Provided passage =
Pages

Sunday, February 14, 2016

Aggregating data on nanomaterials: eNanoMapper is getting closer to critical mass

Nanosafety data for silver nanoparticles
in data.enanomapper.net visualized
with ambit.js and d3.js.
The last three weeks featured two meetings around data infrastructures for the NanoSafety Cluster. The first maating was on January 25-26 in Brussels, and last week the eNanoMapper project held its second year meeting with a subsequent workshop in Basel (see the program with links to course material). Here are some personal reflections on these meetings, and some source code updates based on the latter workshop particularly.

For the workshop in Basel I extended previous work on JavaScript and R client code for the eNanoMapper API (which I previously wrote about and see doi:10.3762/bjnano.6.165).

JavaScript
Nothing much changed for ambit.js (see these two posts) and I only added a method to search nanomaterials based on chemistry rather than names before (release 0.0.3 is pending). That is, given a compound URI, you can now list all substances with this URI, using the listForCompound() function:

var searcher = new Ambit.Substance(
  "https://apps.ideaconsult.net/enanomapper"

Task 1 = In the eNanoMapper post, which function lists all substances that share a given compound URI?
Task 2 = Retype the part of the eNanoMapper post from "Nanosafety data for" to "about and see doi:10.3762/bjnano.6.165).", word for word.

Dataset excerpts =
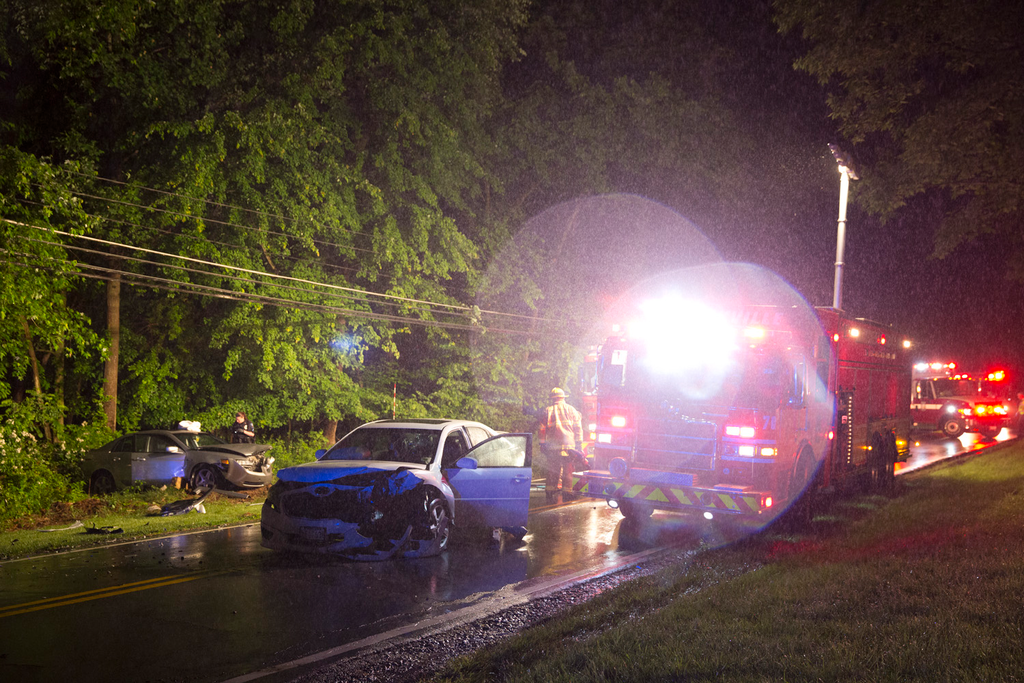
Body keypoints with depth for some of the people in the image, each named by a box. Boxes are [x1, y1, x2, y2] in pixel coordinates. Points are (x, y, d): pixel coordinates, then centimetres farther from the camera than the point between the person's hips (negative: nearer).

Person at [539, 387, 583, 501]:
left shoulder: (547, 411, 6)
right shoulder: (571, 410, 8)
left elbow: (542, 430, 7)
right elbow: (578, 428, 7)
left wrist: (542, 444, 13)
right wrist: (578, 443, 10)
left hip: (552, 446, 1)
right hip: (569, 445, -1)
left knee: (552, 470, 7)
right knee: (568, 469, 5)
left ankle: (550, 492, 8)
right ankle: (566, 491, 3)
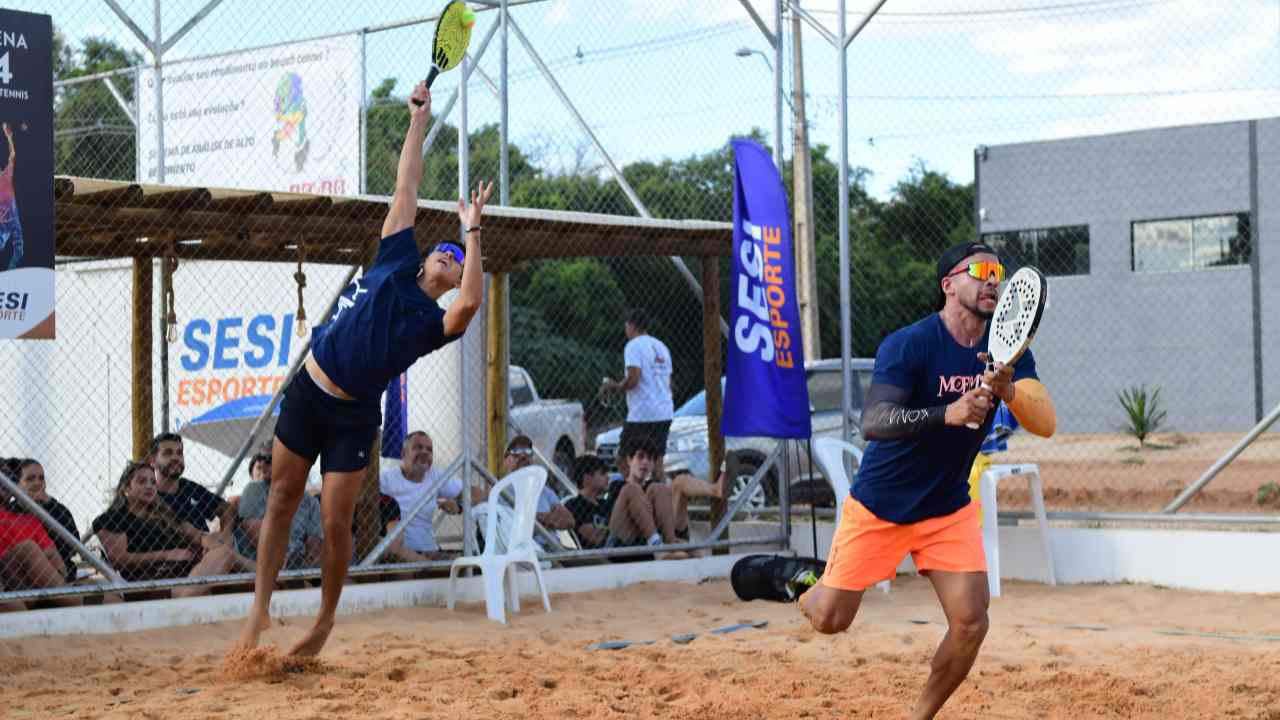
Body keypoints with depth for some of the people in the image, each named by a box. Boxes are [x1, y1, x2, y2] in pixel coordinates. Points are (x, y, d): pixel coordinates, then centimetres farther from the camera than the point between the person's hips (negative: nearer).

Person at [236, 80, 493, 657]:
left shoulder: (436, 322, -1)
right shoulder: (396, 261, 8)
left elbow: (470, 303, -26)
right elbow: (406, 188, 7)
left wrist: (473, 231, -27)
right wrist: (419, 121, 5)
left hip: (352, 416, -3)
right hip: (307, 391, 3)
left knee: (335, 523, -4)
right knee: (281, 499, 4)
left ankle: (326, 621, 15)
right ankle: (260, 609, 12)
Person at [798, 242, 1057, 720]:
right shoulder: (908, 345, -21)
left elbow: (1045, 424, -18)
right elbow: (873, 424, -33)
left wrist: (1007, 390, -39)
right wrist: (946, 414, -49)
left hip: (949, 510, 4)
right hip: (879, 506, -4)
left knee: (970, 623, -10)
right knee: (830, 620, 0)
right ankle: (813, 590, 38)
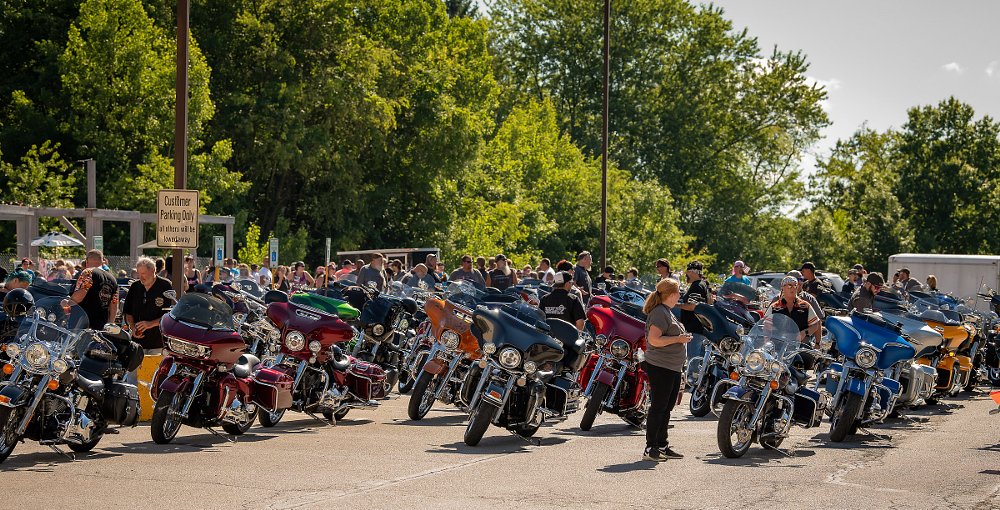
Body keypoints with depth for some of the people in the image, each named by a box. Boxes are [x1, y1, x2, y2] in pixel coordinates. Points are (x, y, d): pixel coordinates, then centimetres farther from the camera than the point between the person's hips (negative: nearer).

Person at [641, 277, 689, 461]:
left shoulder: (667, 312, 18)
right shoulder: (659, 313, -15)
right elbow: (654, 339, -25)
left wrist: (683, 338, 16)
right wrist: (678, 339, -20)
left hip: (672, 369, 11)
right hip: (660, 368, -11)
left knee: (666, 408, 13)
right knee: (658, 408, -8)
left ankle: (662, 446, 20)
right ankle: (650, 448, -5)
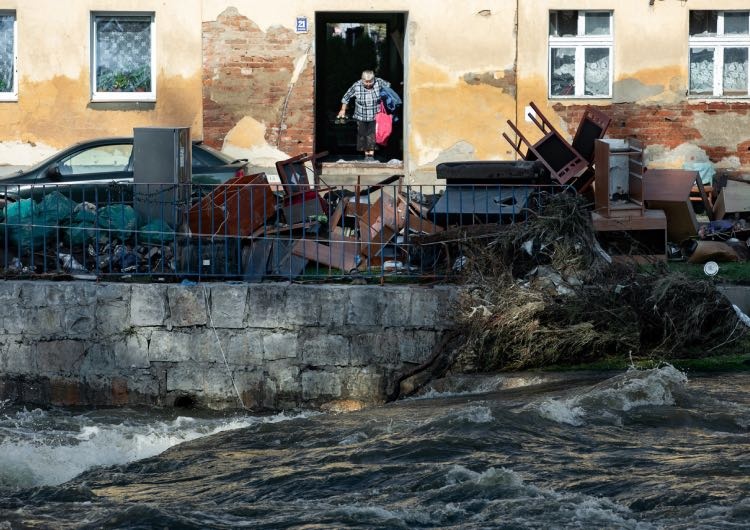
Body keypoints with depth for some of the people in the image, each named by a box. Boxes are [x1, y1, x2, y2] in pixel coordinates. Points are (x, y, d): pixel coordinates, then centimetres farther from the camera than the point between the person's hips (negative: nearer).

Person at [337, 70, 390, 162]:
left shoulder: (379, 83, -13)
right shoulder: (356, 86, -13)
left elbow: (388, 86, 7)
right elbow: (346, 97, 2)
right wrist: (343, 110, 5)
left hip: (375, 117, -1)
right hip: (361, 117, 1)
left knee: (372, 135, -7)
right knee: (363, 135, 7)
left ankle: (371, 155, 0)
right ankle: (366, 154, 21)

Your solution 1 = The listForCompound() function.

Your solution 2 =
Nanosafety data for silver nanoparticles
in data.enanomapper.net visualized
with ambit.js and d3.js.
The last three weeks featured two meetings around data infrastructures for the NanoSafety Cluster. The first maating was on January 25-26 in Brussels, and last week the eNanoMapper project held its second year meeting with a subsequent workshop in Basel (see the program with links to course material). Here are some personal reflections on these meetings, and some source code updates based on the latter workshop particularly.

For the workshop in Basel I extended previous work on JavaScript and R client code for the eNanoMapper API (which I previously wrote about and see doi:10.3762/bjnano.6.165).